# Peak Design Camera clip or Black Rapid Backpack Strap?



## Julie G. (May 26, 2015)

Hi,

I've been thinking about getting a Black Rapid Backpack Strap (though I already have Sport) for my next hiking trip. But I recently came over the Peak Design Camera Clip, and wondered id that would be a better solution for carrying (I would still bring the BR Sport). My concern would be the weight distribution when the camera is hanging onto the backpack. The BR would be safer i guess, but the Camera Clip uses a Arca Swiss plate. I have a Canon 5D3.

What are your thoughts?


----------



## Hector1970 (Nov 13, 2015)

You reviews are good. There are some very interesting ones on your website. Well done.


----------



## 1kind (Nov 13, 2015)

Hector1970 said:


> You reviews are good. There are some very interesting ones on your website. Well done.


Thank you. I try and do my best to show every angle of the item. Not everyone is able to hold or touch the item so we are your eyes. Also, not everyone knows that item exists and we help to let you know that its available and out there.


----------



## dcm (Nov 13, 2015)

Julie G. said:


> Hi,
> 
> I've been thinking about getting a Black Rapid Backpack Strap (though I already have Sport) for my next hiking trip. But I recently came over the Peak Design Camera Clip, and wondered id that would be a better solution for carrying (I would still bring the BR Sport). My concern would be the weight distribution when the camera is hanging onto the backpack. The BR would be safer i guess, but the Camera Clip uses a Arca Swiss plate. I have a Canon 5D3.
> 
> What are your thoughts?



I have the PD Camera Clip 2 and the Sun Sniper Backpack Strap (similar to BR). You can put a Arca clamp on the BR strap for similar convenience; I've done this with my regular BR strap as Neuro suggested. I carry a 6D or M3 or both on my double strap this way.

Part of the answer depends on your hiking style, backpack, and lens selection. Many of my day hikes are longer (5-15 miles round trip with 1000-3000 ft elevation gain) to reach my photo destination in the Rocky Mountains with photo ops along the way. I might be moving at a pretty good clip so dangling gear gets in the way. I prefer to stow it or use the clip with a light combo when I'm moving like the S110, M3/lens, or 6d/40. 

You'll need a pack with straps that can support the weight with either method.
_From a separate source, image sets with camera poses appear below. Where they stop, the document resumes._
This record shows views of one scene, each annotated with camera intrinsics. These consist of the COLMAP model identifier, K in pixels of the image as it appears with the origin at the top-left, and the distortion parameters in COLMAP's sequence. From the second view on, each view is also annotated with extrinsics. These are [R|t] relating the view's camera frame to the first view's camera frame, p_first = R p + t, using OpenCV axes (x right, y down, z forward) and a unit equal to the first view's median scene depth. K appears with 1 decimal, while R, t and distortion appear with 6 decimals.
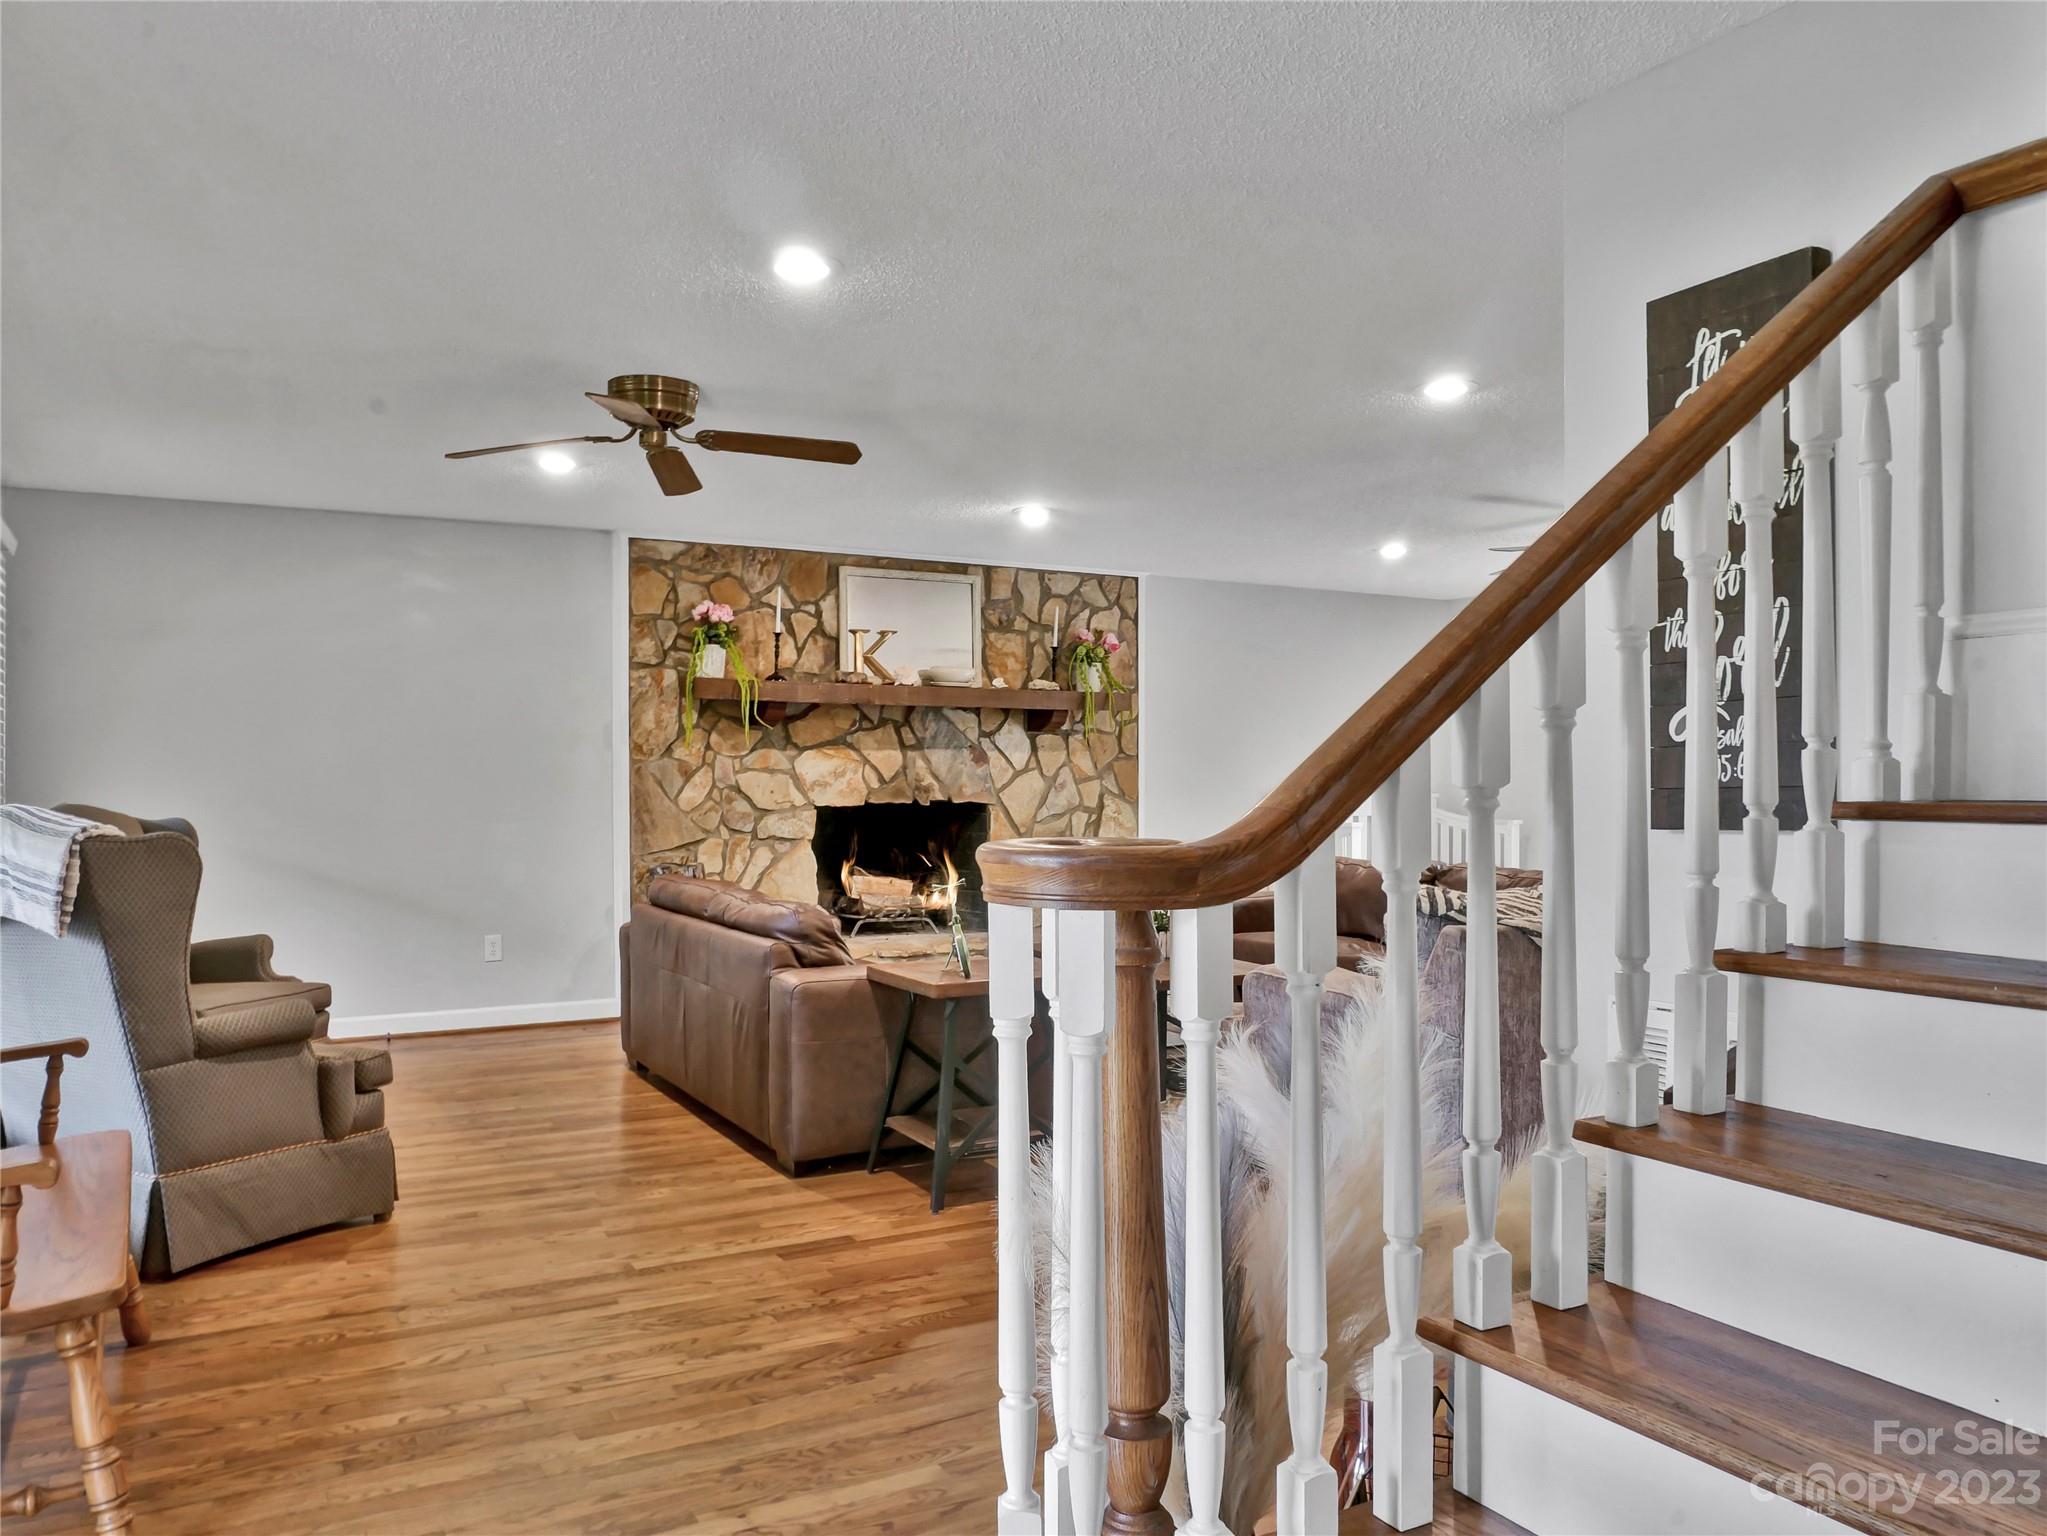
lens RADIAL K [[1495.5, 0, 1023.1], [0, 1495.5, 731.1], [0, 0, 1]] dist [-0.063108, 0.004731]
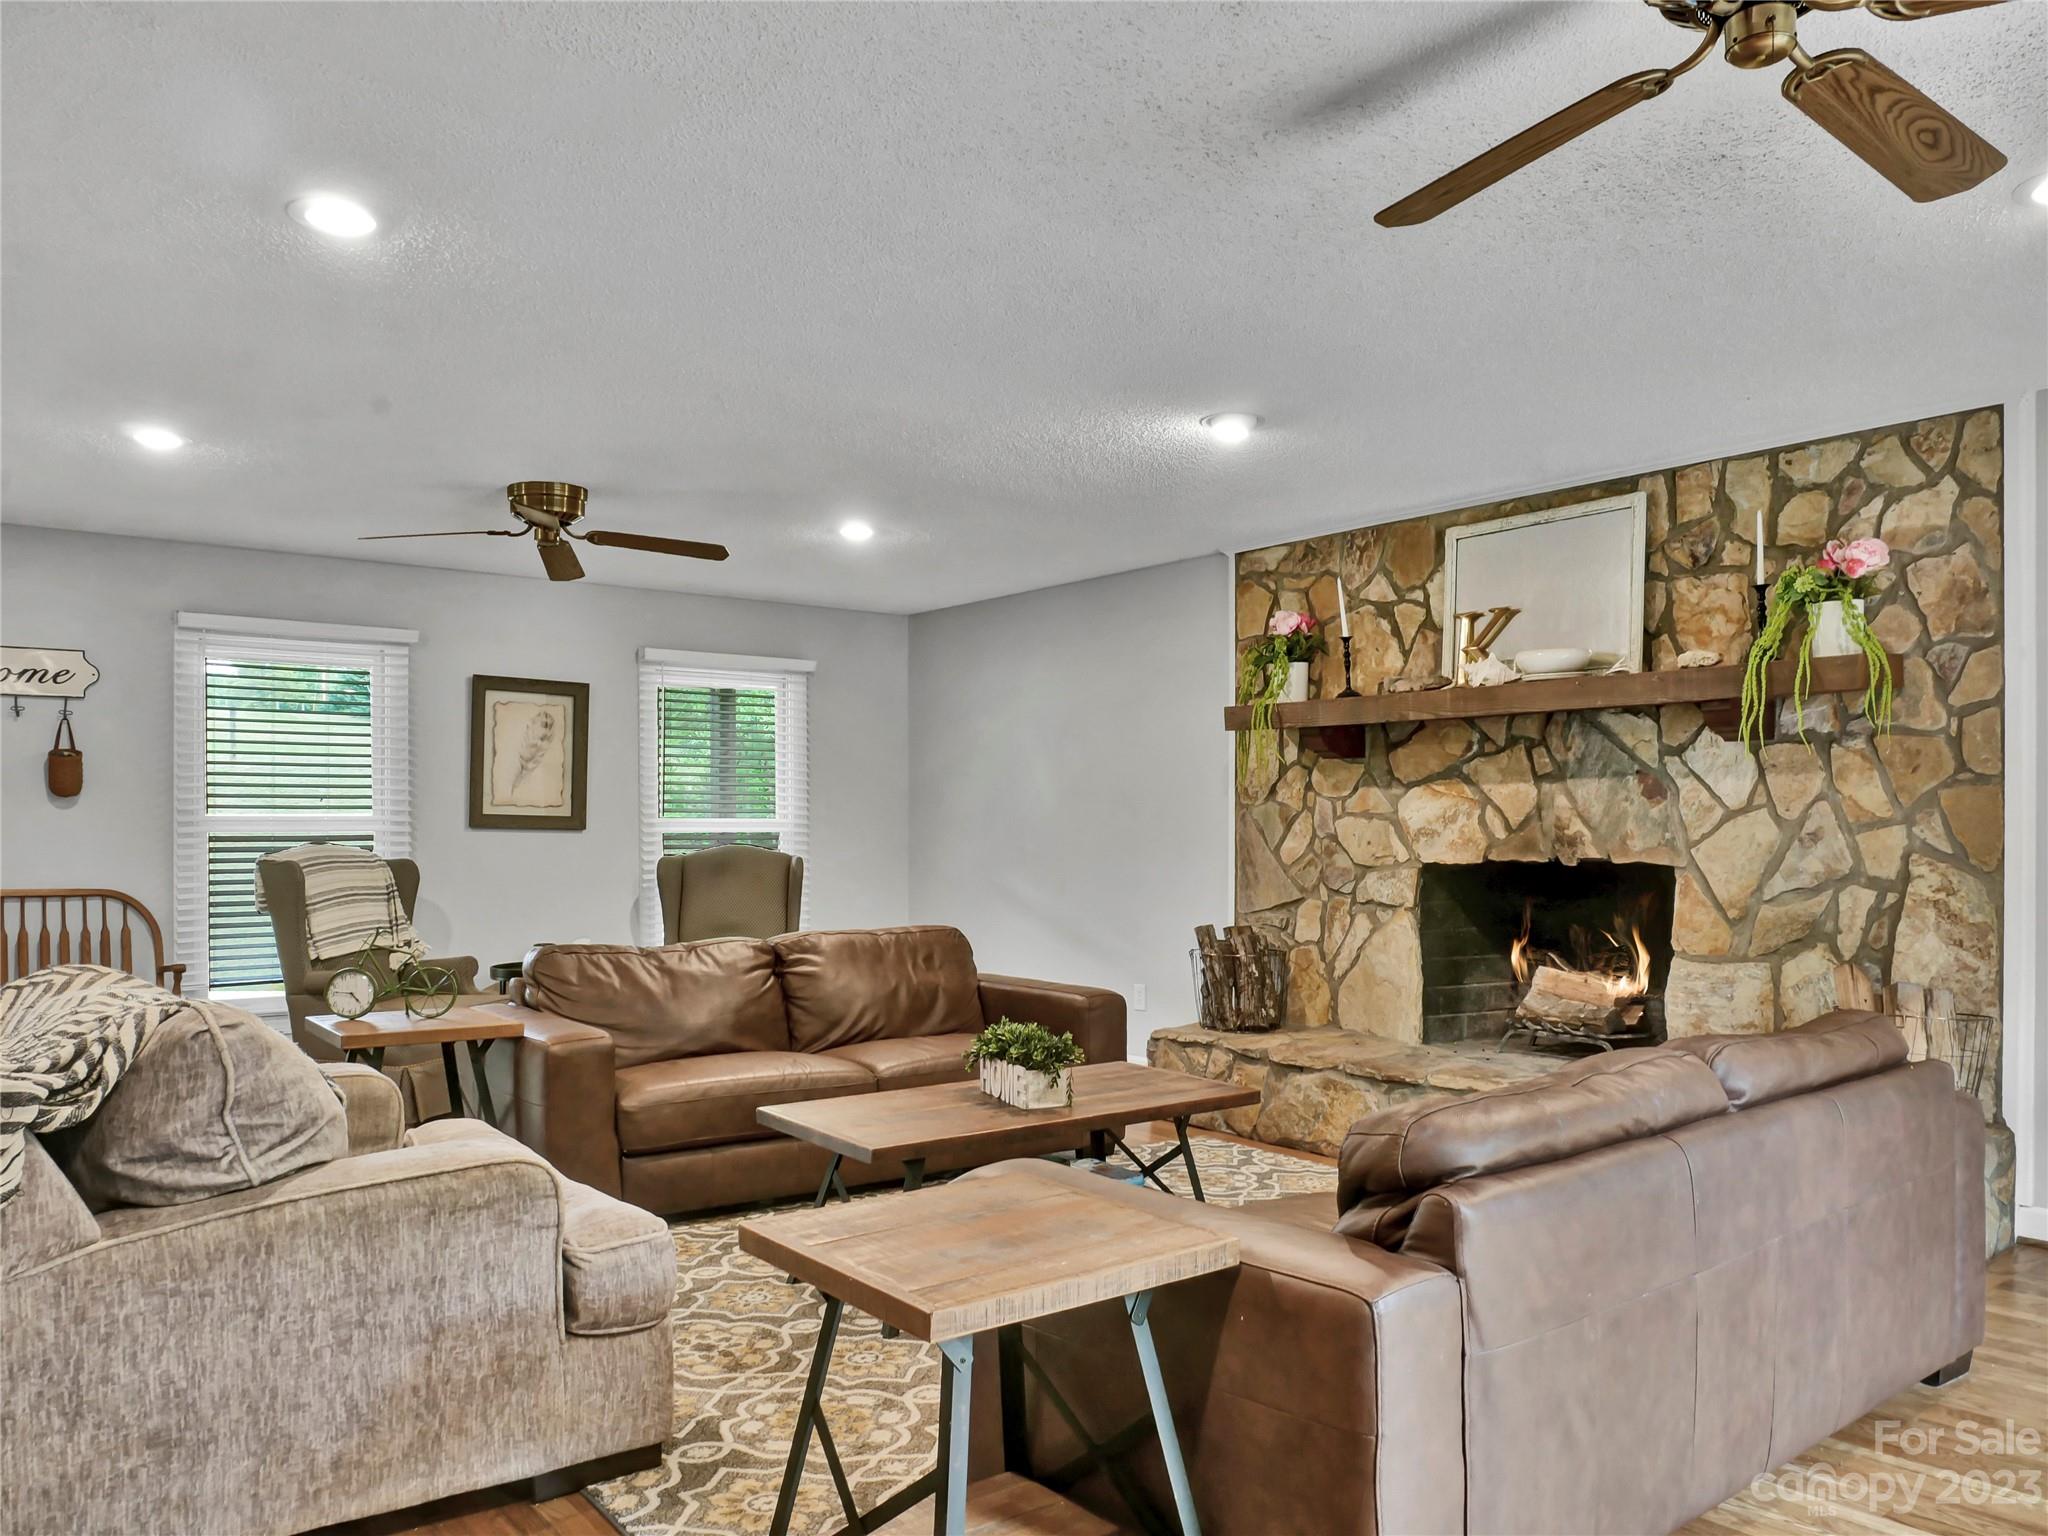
lens RADIAL K [[1509.3, 0, 1025.9], [0, 1509.3, 809.0], [0, 0, 1]] dist [-0.052238, 0.003881]
pose [[0.146158, -0.012721, -0.989179, 0.565165], [0.035255, 0.999349, -0.007643, 0.022491], [0.988633, -0.033756, 0.146512, 0.697778]]
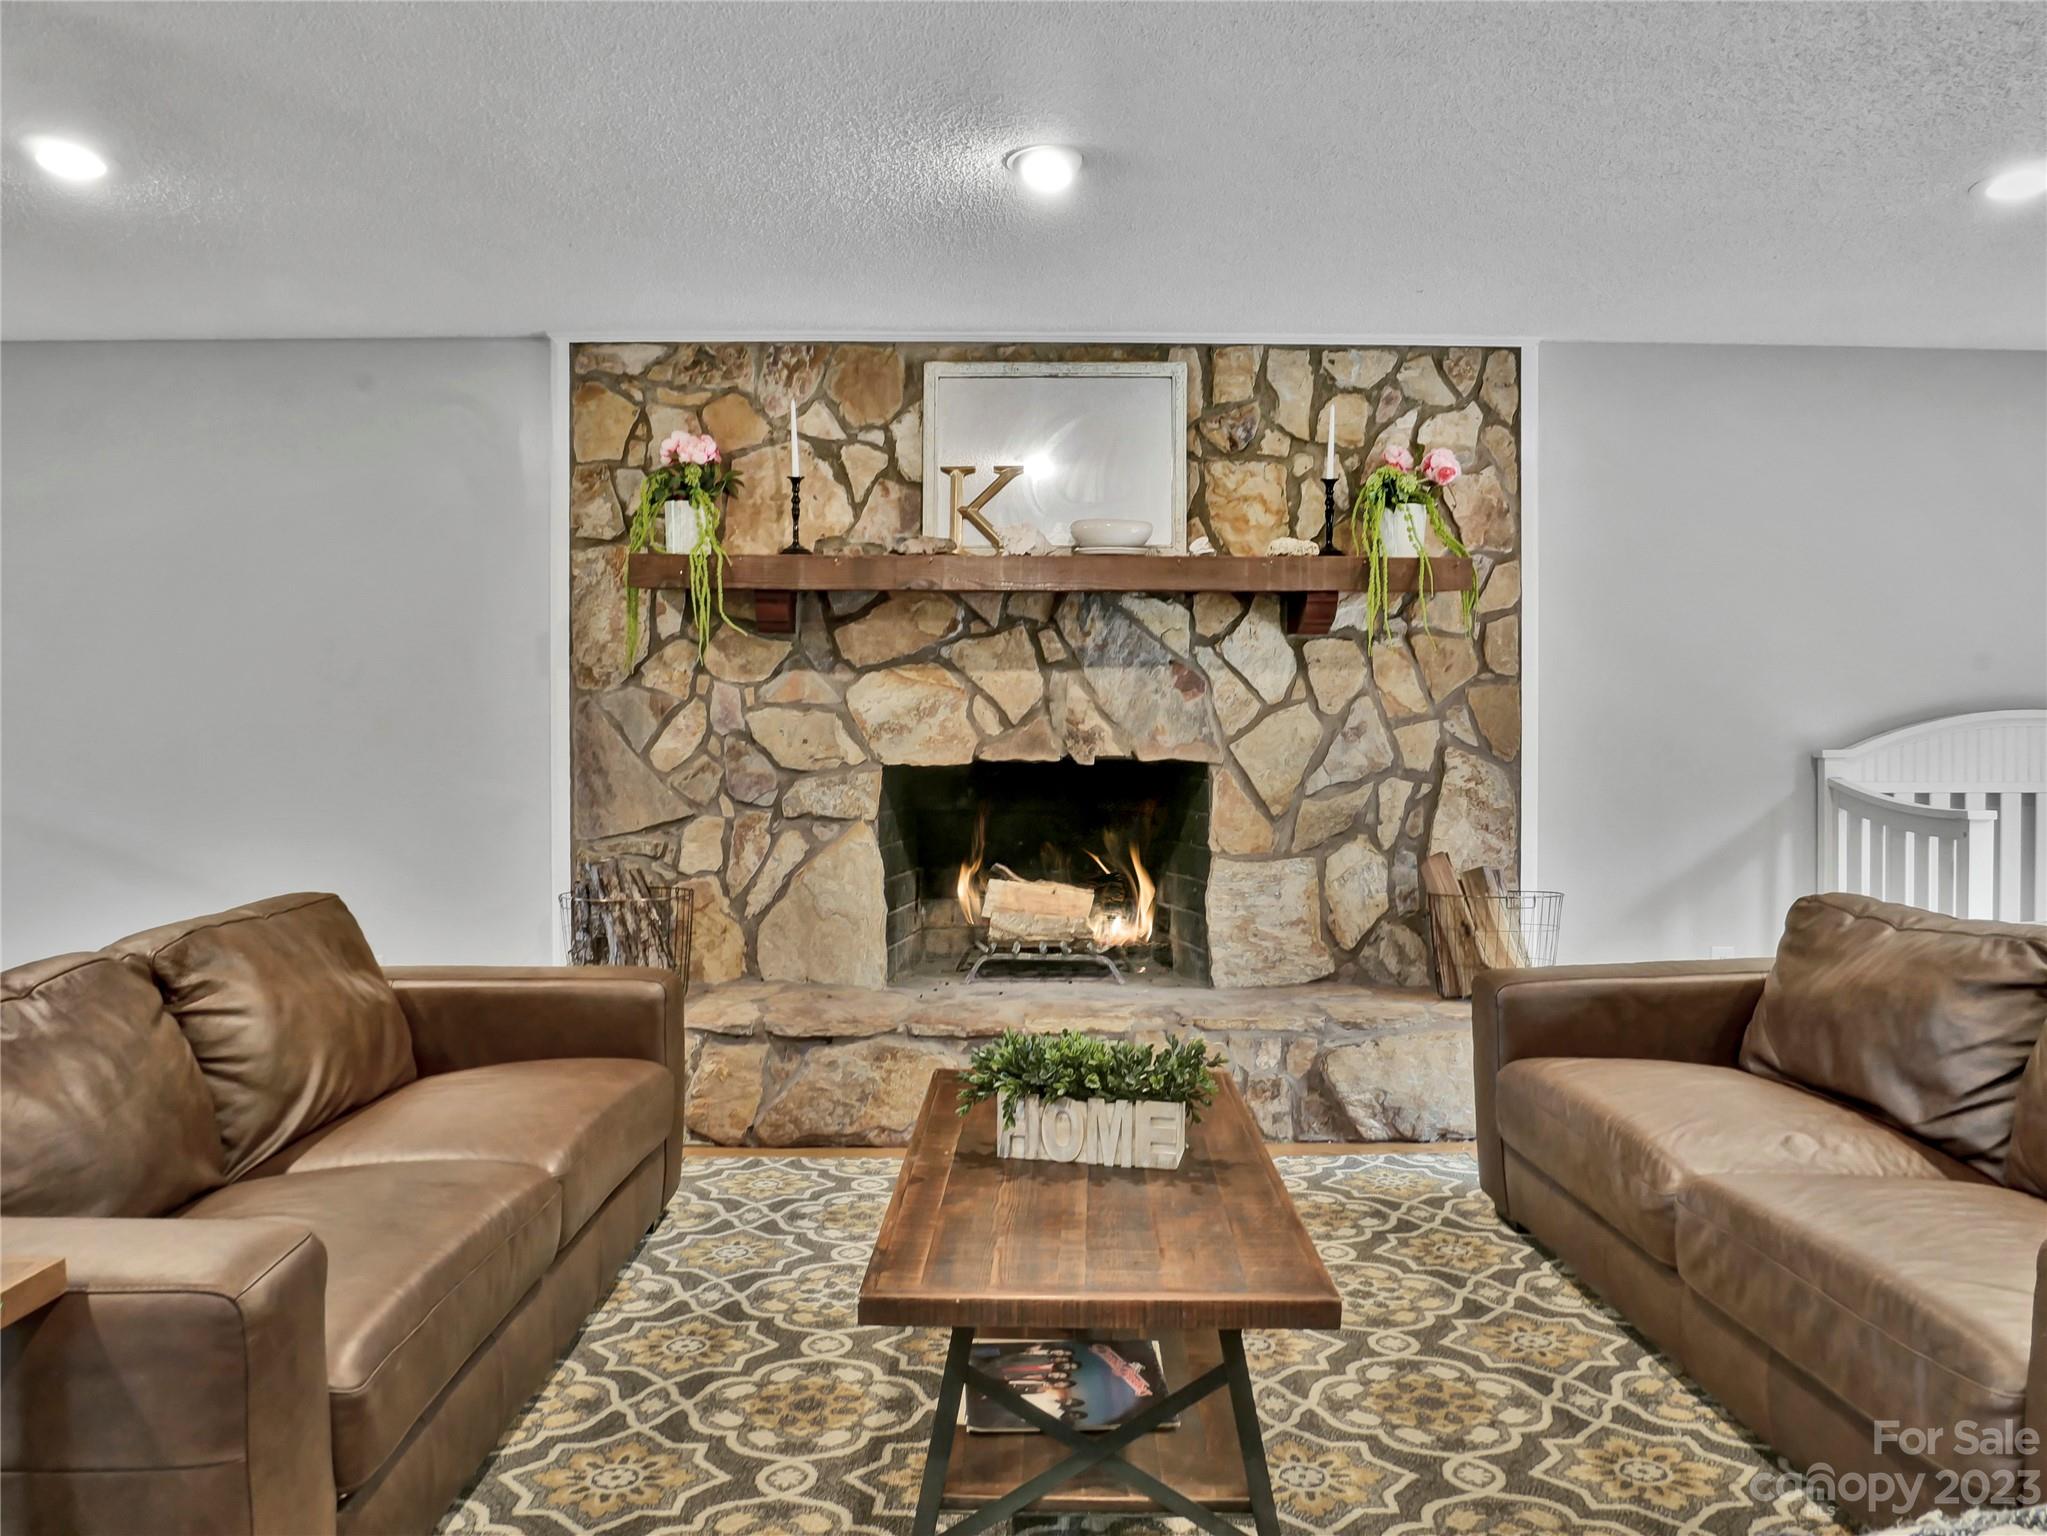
lens RADIAL K [[1495.5, 0, 1023.1], [0, 1495.5, 731.1], [0, 0, 1]] dist [-0.063108, 0.004731]
pose [[0.881511, -0.000929, -0.472163, 0.194405], [0.016881, 0.999421, 0.029550, 0.019742], [0.471862, -0.034019, 0.881016, 0.495427]]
I can use the clip with the M3 on some lighter packs (8L, 18L), but you'll want a larger pack/strap/belt system (30L, 45L) that can accomodate the weight of a DSLR and lens. BTW, I always have room to stow my gear in the pack in case of rain. 

Larger, heavier lenses also don't do well on either system if you are moving. In that situation I tend to carry my gear in the pack until I need it (11-24 or 100-400). I may keep a smaller combo (M3 or S110) on the clip while I'm moving for impromptu photo ops. 

I like the clip on my pack strap because it keeps the cameras in front of me, dampens the camera movement and frees both hands, particularly when scrambling up a rocky slope. When I dodge or climb over obstacles I prefer the camera up and out of the way rather than bouncing on my hip. I attached the PD leash to my pack and the camera as a safety strap when I remove it from the clip. I haven't tried the clip on my hip but don't think I'd like it there since it would interfere with my natural arm swing and be to exposed to bushes, rocks, etc. along the trail. With the SS/BR pack strap the camera invariably bounces around so I use one hand to steady it while I'm moving which gets awkward after a while. The first time I left the trailhead this way I put the camera back in my pack not far down the trail. Either method is useful when you reach your destination and aren't moving as much.


----------